WHAT IS REQUIRED: Below are some entries; reproduce them exactly and leave every picture out.

DATASET CONTENT:

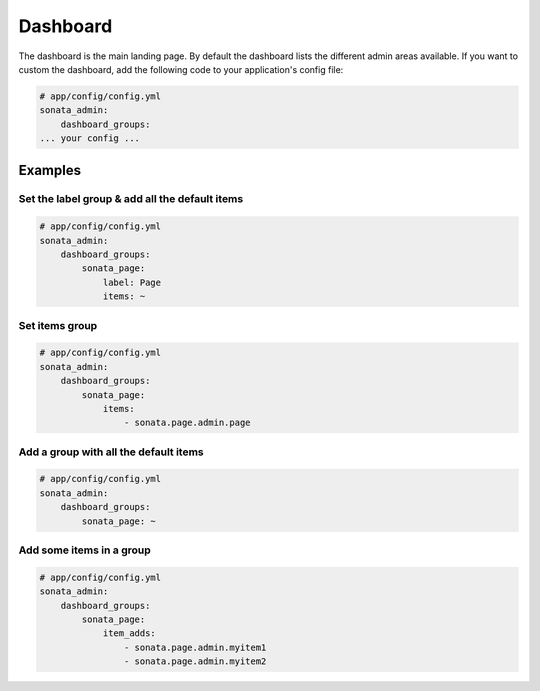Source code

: Dashboard
=========

The dashboard is the main landing page. By default the dashboard lists the
different admin areas available.
If you want to custom the dashboard, add the following code to your
application's config file:

.. code-block:: yaml

    # app/config/config.yml
    sonata_admin:
        dashboard_groups:
    ... your config ...


Examples
--------

Set the label group & add all the default items
^^^^^^^^^^^^^^^^^^^^^^^^^^^^^^^^^^^^^^^^^^^^^^^

.. code-block:: yaml

    # app/config/config.yml
    sonata_admin:
        dashboard_groups:
            sonata_page:
                label: Page
                items: ~

Set items group
^^^^^^^^^^^^^^^

.. code-block:: yaml

    # app/config/config.yml
    sonata_admin:
        dashboard_groups:
            sonata_page:
                items:
                    - sonata.page.admin.page

Add a group with all the default items
^^^^^^^^^^^^^^^^^^^^^^^^^^^^^^^^^^^^^^

.. code-block:: yaml

    # app/config/config.yml
    sonata_admin:
        dashboard_groups:
            sonata_page: ~

Add some items in a group
^^^^^^^^^^^^^^^^^^^^^^^^^

.. code-block:: yaml

    # app/config/config.yml
    sonata_admin:
        dashboard_groups:
            sonata_page:
                item_adds:
                    - sonata.page.admin.myitem1
                    - sonata.page.admin.myitem2





.. image:: ../images/dashboard.png
           :alt: Dashboard
           :width: 200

PROBLEM SOLUTION:
Source code

: Dashboard
=========

The dashboard is the main landing page. By default the dashboard lists the
different admin areas available.
If you want to custom the dashboard, add the following code to your
application's config file:

.. code-block:: yaml

    # app/config/config.yml
    sonata_admin:
        dashboard_groups:
    ... your config ...


Examples
--------

Set the label group & add all the default items
^^^^^^^^^^^^^^^^^^^^^^^^^^^^^^^^^^^^^^^^^^^^^^^

.. code-block:: yaml

    # app/config/config.yml
    sonata_admin:
        dashboard_groups:
            sonata_page:
                label: Page
                items: ~

Set items group
^^^^^^^^^^^^^^^

.. code-block:: yaml

    # app/config/config.yml
    sonata_admin:
        dashboard_groups:
            sonata_page:
                items:
                    - sonata.page.admin.page

Add a group with all the default items
^^^^^^^^^^^^^^^^^^^^^^^^^^^^^^^^^^^^^^

.. code-block:: yaml

    # app/config/config.yml
    sonata_admin:
        dashboard_groups:
            sonata_page: ~

Add some items in a group
^^^^^^^^^^^^^^^^^^^^^^^^^

.. code-block:: yaml

    # app/config/config.yml
    sonata_admin:
        dashboard_groups:
            sonata_page:
                item_adds:
                    - sonata.page.admin.myitem1
                    - sonata.page.admin.myitem2





.. image:: ../images/dashboard.png
           :alt: Dashboard
           :width: 200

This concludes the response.